The answer must consist of every line from the data that holds the string "lines".

Stored entries:
Start of Block
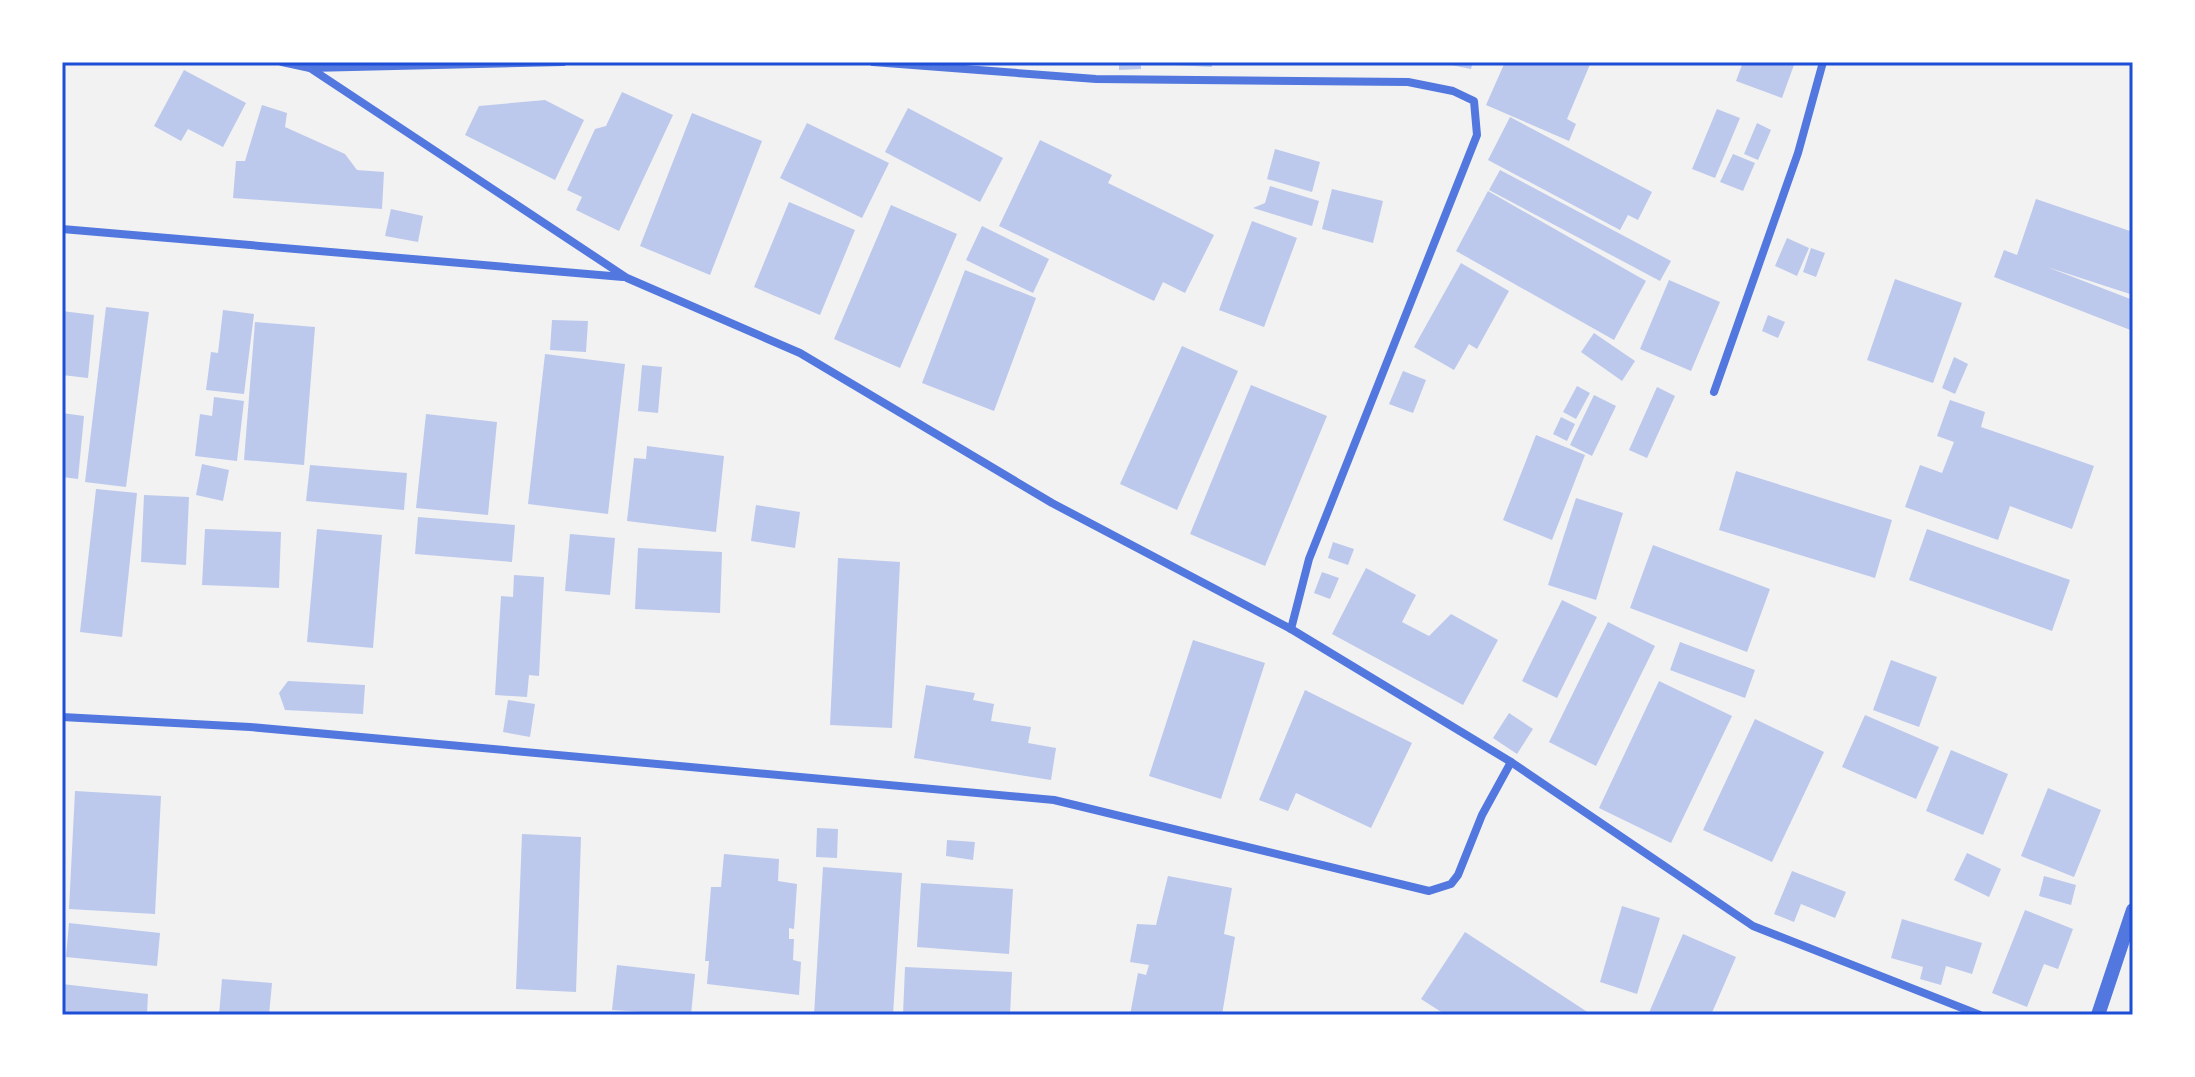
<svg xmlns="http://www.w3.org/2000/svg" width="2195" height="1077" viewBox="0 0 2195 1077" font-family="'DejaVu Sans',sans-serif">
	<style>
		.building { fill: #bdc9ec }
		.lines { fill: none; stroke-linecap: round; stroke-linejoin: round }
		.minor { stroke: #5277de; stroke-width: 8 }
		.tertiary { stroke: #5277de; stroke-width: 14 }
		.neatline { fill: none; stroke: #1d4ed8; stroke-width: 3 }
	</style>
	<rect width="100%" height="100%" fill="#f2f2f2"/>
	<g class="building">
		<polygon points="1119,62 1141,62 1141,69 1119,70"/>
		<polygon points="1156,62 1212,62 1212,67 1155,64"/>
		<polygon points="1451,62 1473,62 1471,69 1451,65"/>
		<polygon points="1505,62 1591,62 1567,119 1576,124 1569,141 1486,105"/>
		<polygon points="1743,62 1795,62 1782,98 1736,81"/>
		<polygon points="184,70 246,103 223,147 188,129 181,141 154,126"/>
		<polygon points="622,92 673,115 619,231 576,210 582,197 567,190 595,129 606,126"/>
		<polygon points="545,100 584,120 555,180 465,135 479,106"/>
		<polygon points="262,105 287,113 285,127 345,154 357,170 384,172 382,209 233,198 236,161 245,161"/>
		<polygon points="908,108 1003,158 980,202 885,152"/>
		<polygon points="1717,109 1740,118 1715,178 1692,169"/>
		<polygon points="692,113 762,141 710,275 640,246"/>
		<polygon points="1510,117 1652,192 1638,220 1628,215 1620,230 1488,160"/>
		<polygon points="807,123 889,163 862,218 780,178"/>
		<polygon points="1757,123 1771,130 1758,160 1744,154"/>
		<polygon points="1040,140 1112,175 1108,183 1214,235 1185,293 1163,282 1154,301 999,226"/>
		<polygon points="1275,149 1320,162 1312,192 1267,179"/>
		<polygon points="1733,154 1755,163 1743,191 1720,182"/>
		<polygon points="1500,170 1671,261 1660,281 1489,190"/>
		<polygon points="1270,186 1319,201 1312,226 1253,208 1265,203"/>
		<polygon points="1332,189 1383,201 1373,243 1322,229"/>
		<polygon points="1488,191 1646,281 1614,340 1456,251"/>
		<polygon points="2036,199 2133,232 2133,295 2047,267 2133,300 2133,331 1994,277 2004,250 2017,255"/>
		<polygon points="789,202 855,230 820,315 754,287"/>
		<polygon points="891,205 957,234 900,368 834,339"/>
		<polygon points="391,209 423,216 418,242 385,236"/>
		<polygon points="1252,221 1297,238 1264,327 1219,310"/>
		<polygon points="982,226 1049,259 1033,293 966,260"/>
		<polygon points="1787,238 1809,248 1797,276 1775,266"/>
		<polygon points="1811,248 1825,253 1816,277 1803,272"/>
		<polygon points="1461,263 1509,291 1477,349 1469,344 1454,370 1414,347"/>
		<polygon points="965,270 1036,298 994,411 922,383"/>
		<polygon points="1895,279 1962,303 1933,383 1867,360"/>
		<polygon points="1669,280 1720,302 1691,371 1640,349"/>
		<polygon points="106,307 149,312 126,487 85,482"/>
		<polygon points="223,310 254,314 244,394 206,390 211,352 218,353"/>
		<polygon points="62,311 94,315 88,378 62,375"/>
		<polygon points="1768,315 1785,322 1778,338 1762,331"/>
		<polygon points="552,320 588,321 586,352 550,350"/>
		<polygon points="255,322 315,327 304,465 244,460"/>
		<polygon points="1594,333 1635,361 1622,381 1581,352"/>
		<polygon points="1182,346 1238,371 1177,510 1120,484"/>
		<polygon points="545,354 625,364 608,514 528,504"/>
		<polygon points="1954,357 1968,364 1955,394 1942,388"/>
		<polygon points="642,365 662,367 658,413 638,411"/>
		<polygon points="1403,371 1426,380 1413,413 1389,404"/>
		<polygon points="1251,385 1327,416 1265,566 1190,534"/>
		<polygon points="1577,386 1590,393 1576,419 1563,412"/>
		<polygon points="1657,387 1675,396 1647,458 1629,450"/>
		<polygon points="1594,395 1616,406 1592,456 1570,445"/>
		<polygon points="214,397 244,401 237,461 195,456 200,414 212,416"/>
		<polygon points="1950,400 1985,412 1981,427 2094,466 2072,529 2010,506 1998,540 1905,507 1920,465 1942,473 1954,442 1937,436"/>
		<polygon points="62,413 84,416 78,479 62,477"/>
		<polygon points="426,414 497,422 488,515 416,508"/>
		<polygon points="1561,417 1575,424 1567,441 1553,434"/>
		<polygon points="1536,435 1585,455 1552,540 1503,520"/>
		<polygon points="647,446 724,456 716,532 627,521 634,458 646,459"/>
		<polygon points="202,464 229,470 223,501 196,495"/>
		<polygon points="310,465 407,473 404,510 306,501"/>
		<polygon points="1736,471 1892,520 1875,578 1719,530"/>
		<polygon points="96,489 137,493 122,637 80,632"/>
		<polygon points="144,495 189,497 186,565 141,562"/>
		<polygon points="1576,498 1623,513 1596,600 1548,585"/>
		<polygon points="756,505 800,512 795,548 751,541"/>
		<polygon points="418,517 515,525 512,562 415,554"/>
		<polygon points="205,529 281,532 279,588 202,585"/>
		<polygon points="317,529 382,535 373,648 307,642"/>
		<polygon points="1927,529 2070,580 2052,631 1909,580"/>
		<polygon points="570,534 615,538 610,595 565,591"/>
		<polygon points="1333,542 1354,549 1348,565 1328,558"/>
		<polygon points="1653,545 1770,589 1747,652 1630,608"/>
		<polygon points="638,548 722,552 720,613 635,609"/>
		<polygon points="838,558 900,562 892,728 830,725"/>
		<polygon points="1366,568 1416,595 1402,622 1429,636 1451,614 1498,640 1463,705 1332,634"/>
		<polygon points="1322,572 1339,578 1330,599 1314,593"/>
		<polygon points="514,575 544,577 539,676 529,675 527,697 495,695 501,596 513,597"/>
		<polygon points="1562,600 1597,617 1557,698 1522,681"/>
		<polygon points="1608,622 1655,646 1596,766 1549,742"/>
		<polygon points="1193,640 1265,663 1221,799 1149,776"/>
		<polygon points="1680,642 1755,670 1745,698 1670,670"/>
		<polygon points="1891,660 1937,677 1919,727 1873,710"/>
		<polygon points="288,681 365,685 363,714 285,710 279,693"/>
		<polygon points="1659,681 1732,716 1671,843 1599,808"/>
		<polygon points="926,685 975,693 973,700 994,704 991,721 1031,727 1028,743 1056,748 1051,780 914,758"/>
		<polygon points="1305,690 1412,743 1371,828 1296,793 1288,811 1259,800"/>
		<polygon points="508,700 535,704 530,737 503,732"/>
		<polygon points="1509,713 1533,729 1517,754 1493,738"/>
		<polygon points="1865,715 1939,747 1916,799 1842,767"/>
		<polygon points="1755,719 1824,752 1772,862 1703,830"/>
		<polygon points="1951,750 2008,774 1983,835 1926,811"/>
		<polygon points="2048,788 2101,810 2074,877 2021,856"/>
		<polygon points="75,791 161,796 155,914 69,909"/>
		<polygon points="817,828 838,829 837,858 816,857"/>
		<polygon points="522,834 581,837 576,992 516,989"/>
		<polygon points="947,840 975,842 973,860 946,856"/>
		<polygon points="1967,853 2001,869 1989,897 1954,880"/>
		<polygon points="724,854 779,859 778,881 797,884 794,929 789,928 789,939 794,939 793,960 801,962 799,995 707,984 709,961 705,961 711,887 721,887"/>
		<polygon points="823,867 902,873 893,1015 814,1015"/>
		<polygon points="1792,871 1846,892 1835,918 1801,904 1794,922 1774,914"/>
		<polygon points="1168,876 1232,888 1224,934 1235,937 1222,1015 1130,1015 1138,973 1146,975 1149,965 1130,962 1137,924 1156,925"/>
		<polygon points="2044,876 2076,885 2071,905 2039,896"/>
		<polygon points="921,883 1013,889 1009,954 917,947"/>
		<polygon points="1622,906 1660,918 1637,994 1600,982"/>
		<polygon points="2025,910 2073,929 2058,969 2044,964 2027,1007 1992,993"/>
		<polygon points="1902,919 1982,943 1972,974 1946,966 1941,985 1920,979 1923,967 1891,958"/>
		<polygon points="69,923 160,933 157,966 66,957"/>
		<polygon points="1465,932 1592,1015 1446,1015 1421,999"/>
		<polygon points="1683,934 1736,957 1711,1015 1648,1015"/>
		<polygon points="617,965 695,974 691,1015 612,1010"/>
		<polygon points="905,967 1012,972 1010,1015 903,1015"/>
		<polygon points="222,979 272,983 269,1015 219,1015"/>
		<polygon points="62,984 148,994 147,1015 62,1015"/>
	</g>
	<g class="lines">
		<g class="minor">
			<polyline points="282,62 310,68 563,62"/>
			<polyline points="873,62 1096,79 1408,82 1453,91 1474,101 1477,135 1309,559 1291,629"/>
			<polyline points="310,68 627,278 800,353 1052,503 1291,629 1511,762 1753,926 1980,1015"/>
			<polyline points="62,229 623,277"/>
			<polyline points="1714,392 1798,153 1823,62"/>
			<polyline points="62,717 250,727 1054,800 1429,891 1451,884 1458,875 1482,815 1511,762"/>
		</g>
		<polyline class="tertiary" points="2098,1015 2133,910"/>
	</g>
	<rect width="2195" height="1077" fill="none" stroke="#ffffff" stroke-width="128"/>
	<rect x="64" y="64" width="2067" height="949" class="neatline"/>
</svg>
End of Block
RESPONSE:
		.lines { fill: none; stroke-linecap: round; stroke-linejoin: round }
	<g class="lines">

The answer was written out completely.